I Put My Search Engine on My Own PC and the Storefront on Vercel

17 June 2026By AntonioGitHub ↗LinkedIn ↗Part of NORDHEM

SearchFull StackNext.js

The NORDHEM storefront lives on Vercel; the Elasticsearch engine lives on my PC behind a free tunnel. A circuit breaker falls the site back to Postgres lite mode when the machine is off. For a portfolio search demo, that split is the right trade.

The NORDHEM storefront runs on Vercel. The Elasticsearch search engine that powers its best features runs on my own PC, in my apartment, reached over a free Cloudflare tunnel. When the PC is off, a circuit breaker notices within 800 milliseconds and the whole site falls back to Postgres full-text search, what I call lite mode. For a portfolio search demo this split is the right trade. It is free, it is honest about its own state, and it is real graceful-degradation engineering instead of a screenshot of one. For a product with paying customers I would put the engine in the cloud. For showing what I can build, this is better: the public URL is never down, and full mode (semantic search, facets, the learning loop) lights up the moment my machine is online.
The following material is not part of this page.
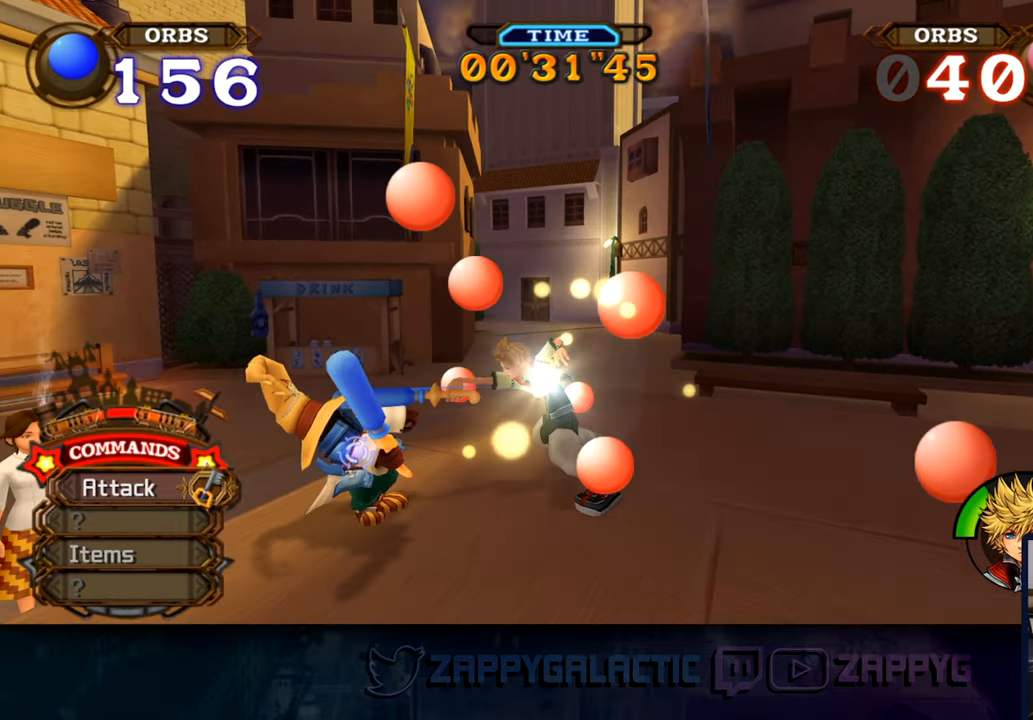
{"buttons": [], "left_stick": "down-left", "right_stick": "center", "events": [[50, "CROSS", "up"], [117, "CROSS", "down"], [233, "CROSS", "up"], [317, "CROSS", "down"], [433, "CROSS", "up"]]}
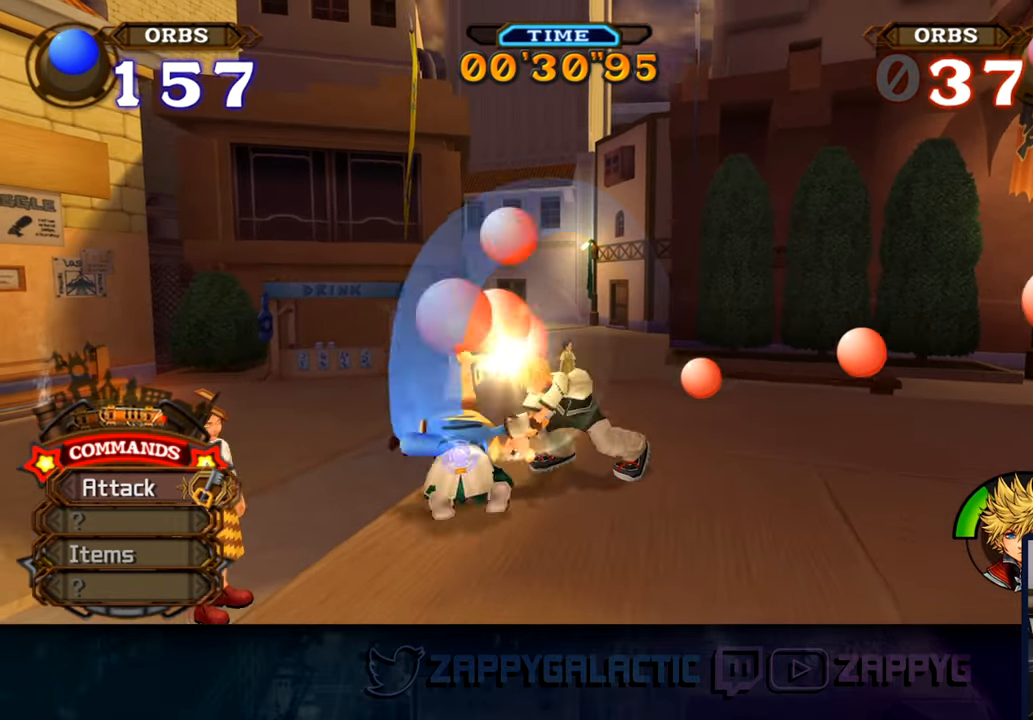
{"buttons": ["CROSS"], "left_stick": "center", "right_stick": "center", "events": [[17, "CROSS", "down"], [133, "CROSS", "up"], [217, "CROSS", "down"], [317, "CROSS", "up"], [367, "left_stick", "center"], [384, "CROSS", "down"]]}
The question worth answering is not can you self-host Elasticsearch. Anyone can. The question is what happens to the live site when the self-hosted half is asleep, and whether the answer is something you would be proud to put in front of an interviewer. Here is what I got, what it cost, and where the line is.

What I Got

A Public URL That Is Never Down

The storefront, the cart, accounts, checkout, order history, all of it reads and writes Neon Postgres directly. None of that touches the search engine. So the only path that can degrade is search itself, and even that does not go dark. When the PC is unreachable the site serves Postgres full-text search over the same shop catalog. No facets, no synonyms, no semantic ranking, but a shopper can still type oak bed and get oak beds back.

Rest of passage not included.